De la tragédie grecque au mythe américain
Sous le vernis du roman d’horreur, Carrie rejoue la mécanique antique de la tragédie : fatalité, hubris, catharsis. Comme Médée, Carrie tue et brûle, non par cruauté, mais parce qu’elle est poussée au-delà des limites humaines. Le feu purificateur n’est pas vengeance : il est justice métaphysique. King, dans un geste d’une rare intelligence, fait de cette adolescente martyrisée une figure christique inversée : celle qui, au lieu de mourir pour les péchés du monde, fait mourir le monde pour les siens.
Carrie demeure ainsi un roman majeur.

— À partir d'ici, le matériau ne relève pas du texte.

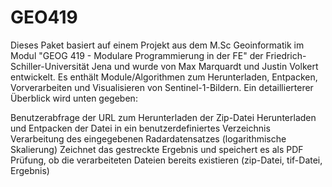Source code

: # GEO419

Dieses Paket basiert auf einem Projekt aus dem M.Sc Geoinformatik im Modul "GEOG 419 - Modulare Programmierung in der FE" der Friedrich-Schiller-Universität Jena und wurde von Max Marquardt und Justin Volkert entwickelt. 
Es enthält Module/Algorithmen zum Herunterladen, Entpacken, Vorverarbeiten und Visualisieren von Sentinel-1-Bildern. Ein detaillierterer Überblick wird unten gegeben:

Benutzerabfrage der URL zum Herunterladen der Zip-Datei
Herunterladen und Entpacken der Datei in ein benutzerdefiniertes Verzeichnis
Verarbeitung des eingegebenen Radardatensatzes (logarithmische Skalierung)
Zeichnet das gestreckte Ergebnis und speichert es als PDF
Prüfung, ob die verarbeiteten Dateien bereits existieren (zip-Datei, tif-Datei, Ergebnis)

Parce qu’il parle de nous — et pas seulement de nos monstres. Parce qu’il aborde la douleur du féminin, l’aveuglement religieux, la bêtise collective avec une justesse psychologique qui dépasse largement les codes du genre. Le fait qu’il soit banni des bibliothèques dans certains États américains — Texas, Mississippi, Utah — ne signe pas sa dangerosité, mais son actualité brûlante.
Interdire Carrie, c’est refuser de voir ce que le roman raconte : la peur viscérale d’une société patriarcale face à la puissance de celles qu’elle prétend protéger. C’est en cela que Carrie n’est pas un simple roman d’horreur : c’est une œuvre de littérature, au sens le plus noble du terme – celle qui dérange, éclaire, dénonce et transforme.